Virginia Professor Wants Vote Reparations
Black people make up about 13% of our population according to the U.S. Census, while white people including Hispanics make up about 75% of the population. So elections are still largely determined by the white people in this country since they are the majority. But Washington and Lee University School of Law Assistant Professor Brandon Hasbrouck claims that this is instead because of the electoral college which he feels is racist. So he wants to level the playing field by counting black people's votes twice as a vote reparation. Sounds more like he wants to give more power to 13% of the country...
Hasbrouck claims the electoral college dilutes the votes of black people.
"One core problem is the Electoral College. Wyoming, which has just 580,000 residents and is 93 percent white, gets three electors because of its two senators and one representative in the House. By comparison, Georgia’s Fifth Congressional District—which includes Atlanta, has 710,000 residents, and is 58 percent Black—has no dedicated electors or senators and can only occasionally overcome the mostly white and conservative votes from elsewhere in the state. This devaluation of Black votes allows our political system to ignore Black lives, and the consequences are devastating. Unequal representation has led to unequal health care outcomes, which the Covid-19 pandemic has only worsened. Without sufficient voting power, Black communities receive substandard education, and politicians are free to appoint judges who sanction mass incarceration, abusive policing, and electoral disenfranchisement.
This is all by design. The Constitution’s framers set up the Electoral College to protect the interests of slave states. Along with the Senate, the Electoral College was critical in the endurance of slavery and its continuation by other means. Abolishing this system would mean that ballots cast by Black voters—or any voters, for that matter—would count the same."
"The professor offers a solution: “We can implement vote reparations by double-counting ballots cast by all Black residents.”
Hasbrouck notes that the idea isn’t entirely new. A 2015 plan by Theodore Johnson, a senior fellow at the Brennan Center for Justice, called for making black Americans’ votes worth five-thirds, which Hasbrouck said “has a poetic symmetry with the three-fifths clause of the Constitution,” which said that enslaved blacks in a state would be counted as three-fifths of the number of white inhabitants of that state.
But he says: “Counting Black votes twice keeps the point clear and provides redress for myriad forms of disenfranchisement deployed against Black voters.”
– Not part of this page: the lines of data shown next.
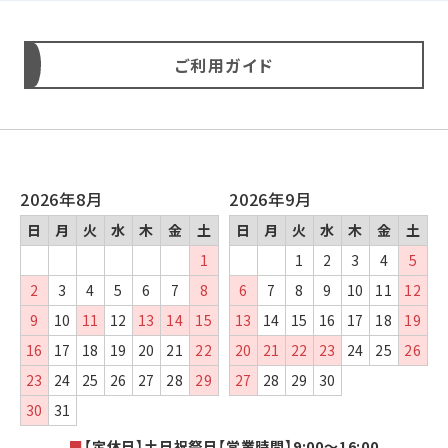
ご利用ガイド
2026年8月
2026年9月
日
月
火
水
木
金
土
日
月
火
水
木
金
土
1
1
2
3
4
5
2
3
4
5
6
7
8
6
7
8
9
10
11
12
9
10
11
12
13
14
15
13
14
15
16
17
18
19
16
17
18
19
20
21
22
20
21
22
23
24
25
26
23
24
25
26
27
28
29
27
28
29
30
30
31
■
【定休日】土日祝祭日【営業時間】9:00～16:00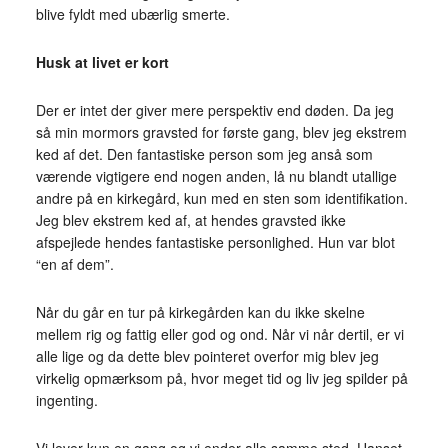
blive fyldt med ubærlig smerte.
Husk at livet er kort
Der er intet der giver mere perspektiv end døden. Da jeg
så min mormors gravsted for første gang, blev jeg ekstrem
ked af det. Den fantastiske person som jeg anså som
værende vigtigere end nogen anden, lå nu blandt utallige
andre på en kirkegård, kun med en sten som identifikation.
Jeg blev ekstrem ked af, at hendes gravsted ikke
afspejlede hendes fantastiske personlighed. Hun var blot
“en af dem”.
Når du går en tur på kirkegården kan du ikke skelne
mellem rig og fattig eller god og ond. Når vi når dertil, er vi
alle lige og da dette blev pointeret overfor mig blev jeg
virkelig opmærksom på, hvor meget tid og liv jeg spilder på
ingenting.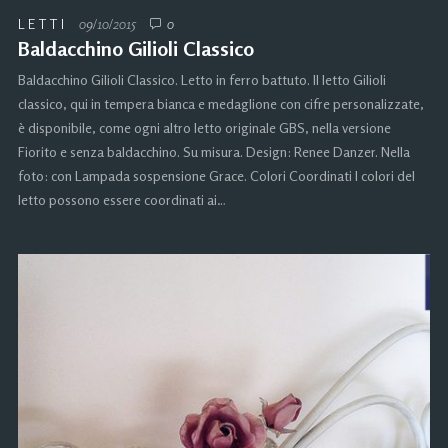
LETTI
09/10/2015
0
Baldacchino Gilioli Classico
Baldacchino Gilioli Classico. Letto in ferro battuto. Il letto Gilioli
classico, qui in tempera bianca e medaglione con cifre personalizzate,
è disponibile, come ogni altro letto originale GBS, nella versione
Fiorito e senza baldacchino. Su misura. Design: Renee Danzer. Nella
foto: con Lampada sospensione Grace. Colori Coordinati I colori del
letto possono essere coordinati ai…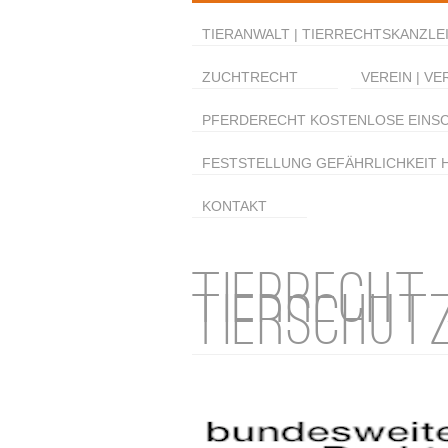
TIERANWALT | TIERRECHTSKANZLEI
ZUCHTRECHT
VEREIN | VE
PFERDERECHT KOSTENLOSE EINS
FESTSTELLUNG GEFÄHRLICHKEIT 
KONTAKT
TIERRECHT
TIERSCHUT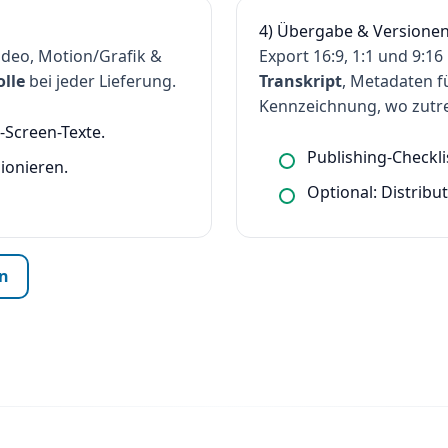
4) Übergabe & Versione
ideo, Motion/Grafik &
Export 16:9, 1:1 und 9:16
lle
bei jeder Lieferung.
Transkript
, Metadaten 
Kennzeichnung, wo zutre
-Screen-Texte.
Publishing-Checkl
ionieren.
Optional: Distribu
en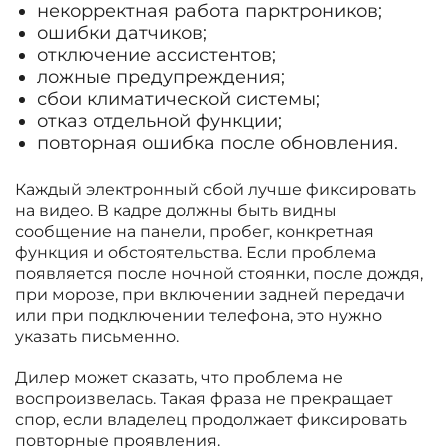
некорректная работа парктроников;
ошибки датчиков;
отключение ассистентов;
ложные предупреждения;
сбои климатической системы;
отказ отдельной функции;
повторная ошибка после обновления.
Каждый электронный сбой лучше фиксировать
на видео. В кадре должны быть видны
сообщение на панели, пробег, конкретная
функция и обстоятельства. Если проблема
появляется после ночной стоянки, после дождя,
при морозе, при включении задней передачи
или при подключении телефона, это нужно
указать письменно.
Дилер может сказать, что проблема не
воспроизвелась. Такая фраза не прекращает
спор, если владелец продолжает фиксировать
повторные проявления.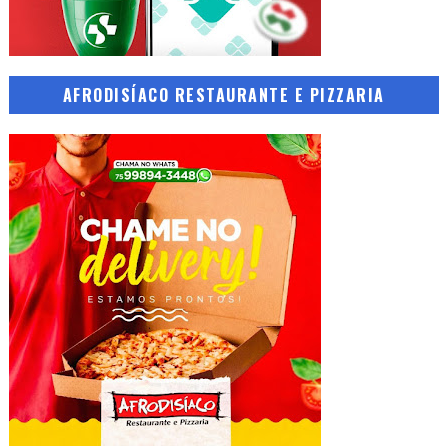
AFRODISÍACO RESTAURANTE E PIZZARIA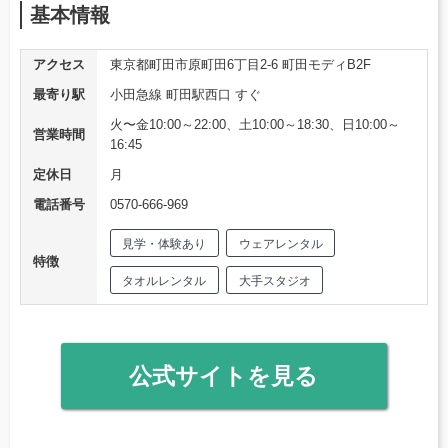
基本情報
アクセス
東京都町田市原町田6丁目2-6 町田モディB2F
最寄り駅
小田急線 町田駅西口 すぐ
火〜金10:00～22:00、土10:00～18:30、日10:00～
営業時間
16:45
定休日
月
電話番号
0570-666-969
見学・体験あり
ウェアレンタル
特徴
タオルレンタル
大手スタジオ
公式サイトを見る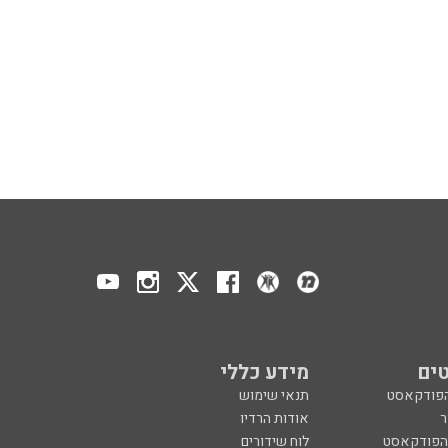
ים
מידע כללי
הפודקאסט
תנאי שימוש
ר
אודות הרדיו
 הפודקאסט
לוח שידורים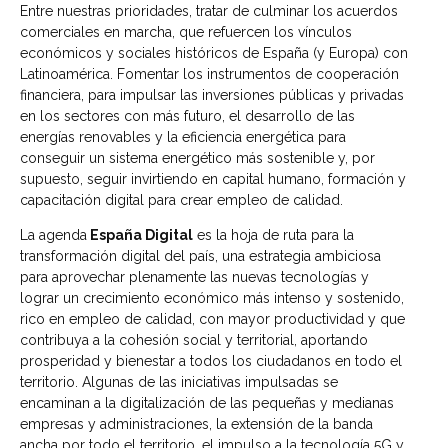
Entre nuestras prioridades, tratar de culminar los acuerdos
comerciales en marcha, que refuercen los vínculos
económicos y sociales históricos de España (y Europa) con
Latinoamérica. Fomentar los instrumentos de cooperación
financiera, para impulsar las inversiones públicas y privadas
en los sectores con más futuro, el desarrollo de las
energías renovables y la eficiencia energética para
conseguir un sistema energético más sostenible y, por
supuesto, seguir invirtiendo en capital humano, formación y
capacitación digital para crear empleo de calidad.
La agenda
España Digital
es la hoja de ruta para la
transformación digital del país, una estrategia ambiciosa
para aprovechar plenamente las nuevas tecnologías y
lograr un crecimiento económico más intenso y sostenido,
rico en empleo de calidad, con mayor productividad y que
contribuya a la cohesión social y territorial, aportando
prosperidad y bienestar a todos los ciudadanos en todo el
territorio. Algunas de las iniciativas impulsadas se
encaminan a la digitalización de las pequeñas y medianas
empresas y administraciones, la extensión de la banda
ancha por todo el territorio, el impulso a la tecnología 5G y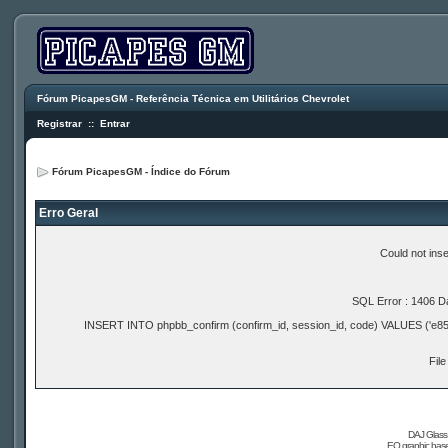
Fórum PicapesGM - Referência Técnica em Utilitários Chevrolet
Registrar
::
Entrar
Fórum PicapesGM - Índice do Fórum
Erro Geral
Could not ins
SQL Error : 1406 Da
INSERT INTO phpbb_confirm (confirm_id, session_id, code) VALUES ('e
File
DAJ Glass 
EQ graphic based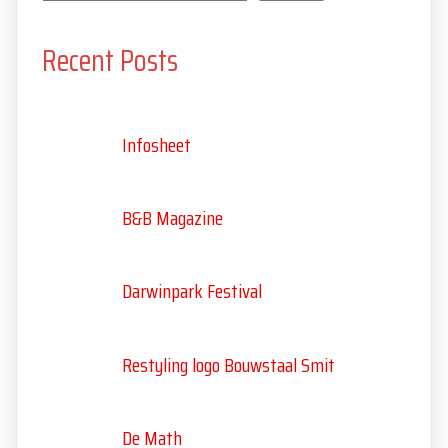
Recent Posts
Infosheet
B&B Magazine
Darwinpark Festival
Restyling logo Bouwstaal Smit
De Math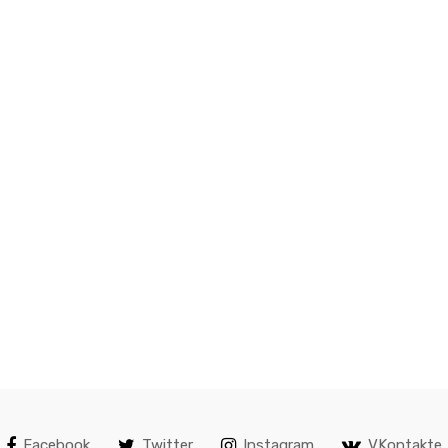
Facebook
Twitter
Instagram
VKontakte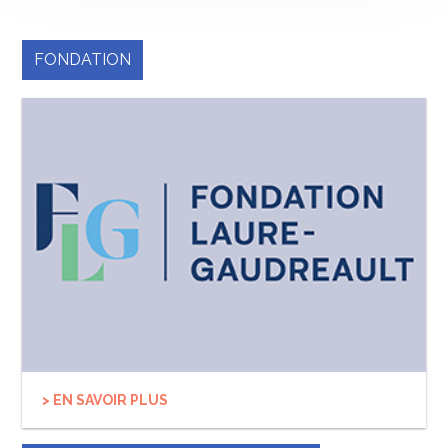
FONDATION
> EN SAVOIR PLUS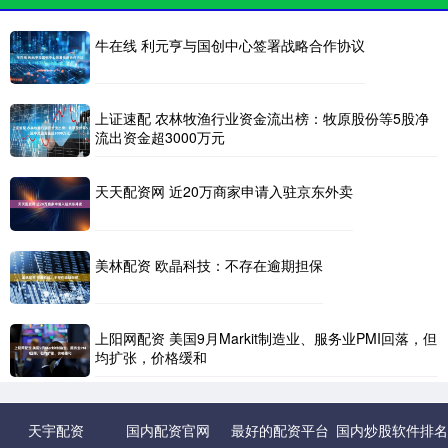
牛在线 利元亨与国创中心签署战略合作协议
上证速配 农林牧渔行业资金流出榜：牧原股份等5股净
流出资金超3000万元
天天配资网 近20万商家申请入驻京东外卖
美林配资 欧晶科技：不存在逾期担保
上阳网配资 美国9月Markit制造业、服务业PMI回落，但
均扩张，价格缓和
天宇配资
国内配资官网
最好的配资平台
国内炒股软件排名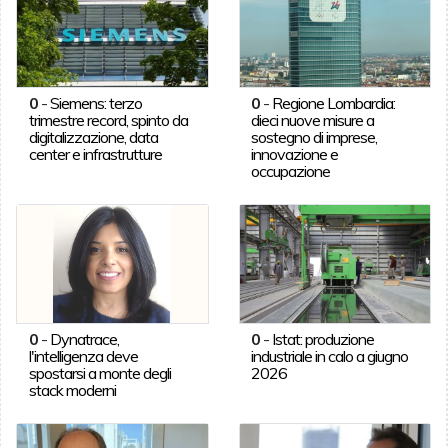
0
-
Siemens: terzo
0
-
Regione Lombardia:
trimestre record, spinto da
dieci nuove misure a
digitalizzazione, data
sostegno di imprese,
center e infrastrutture
innovazione e
occupazione
0
-
Dynatrace,
0
-
Istat: produzione
l'intelligenza deve
industriale in calo a giugno
spostarsi a monte degli
2026
stack moderni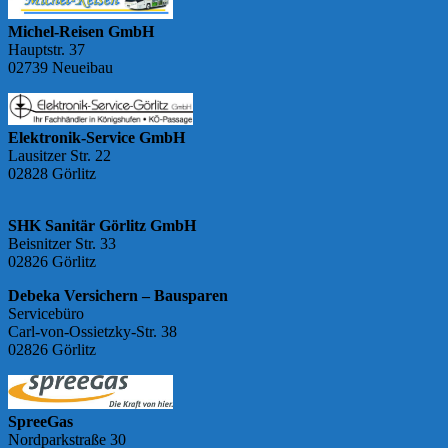
Michel-Reisen GmbH
Hauptstr. 37
02739 Neueibau
Elektronik-Service GmbH
Lausitzer Str. 22
02828 Görlitz
SHK Sanitär Görlitz GmbH
Beisnitzer Str. 33
02826 Görlitz
Debeka Versichern – Bausparen
Servicebüro
Carl-von-Ossietzky-Str. 38
02826 Görlitz
SpreeGas
Nordparkstraße 30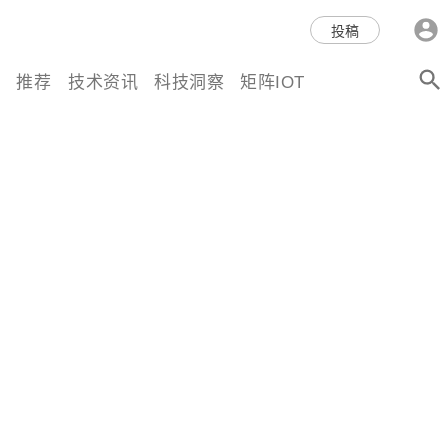
科技互联网,科技,资讯,动态,洞
投稿
察,量子,计算,AI,人工智能,机器
推荐
技术资讯
科技洞察
矩阵IOT
人,区块链,Web3,分布式,操作系
统,OS,芯片,视频,深度,论文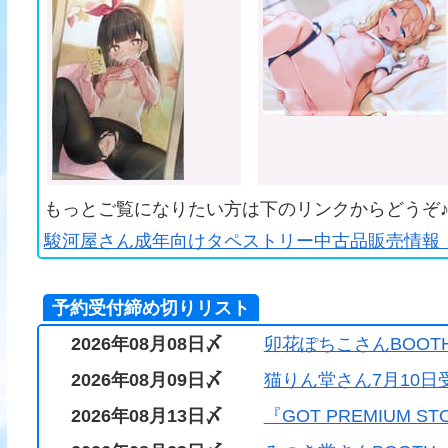
もっとご覧になりたい方は下のリンクからどうぞ
駿河屋さん成年向けタペストリー中古品販売情報（
予約受付締め切りリスト
2026年08月08日〆
卯花ぽちこさんBOOT
2026年08月09日〆
猫りん堂さん7月10日
2026年08月13日〆
『GOT PREMIUM S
“Because white votes currently count more than Black ones, double-counting Black votes would restore electoral balance. Vote reparations would be a giant step toward remedying our nation’s long history of denying and devaluing Black votes. To address systemic racism, we must transform how we choose our government. Even if vote reparations aren’t instituted, Black voters will keep tirelessly dragging our states toward a more perfect union. But just imagine our country if our votes counted twice,” he writes."
First off, Georgia gets 16 electoral votes compared to Wyoming's three, so Georgia gets far more votes due to its massive population. Hasbrouck also discounts the fact that Georgia is comprised of 60% white people and about 32% black people so it's not this close race that he is talking about when it comes to overcoming the white conservatives. Historically Georgia is a purple state and votes Red nationally and blue for local politics. It is only in recent years that that has changed.
Black people largely vote for Democrats and so Hasbrouck's plan to double black votes would give Democrats a huge advantage in the popular vote and alter all future elections. But it is not by any means a fair standard making the votes of one race of people worth double any other population of Americans. That is not what America is about.
His argument is flawed and really it sounds like he should be arguing that Georgia get more representation in the Senate and electors for its people in general rather than just the black folks. His divisive argument draws attention away from the real issue that Georgia’s Fifth Congressional District deserves better representation. That's all he had to say instead of this divisive racial nonsense.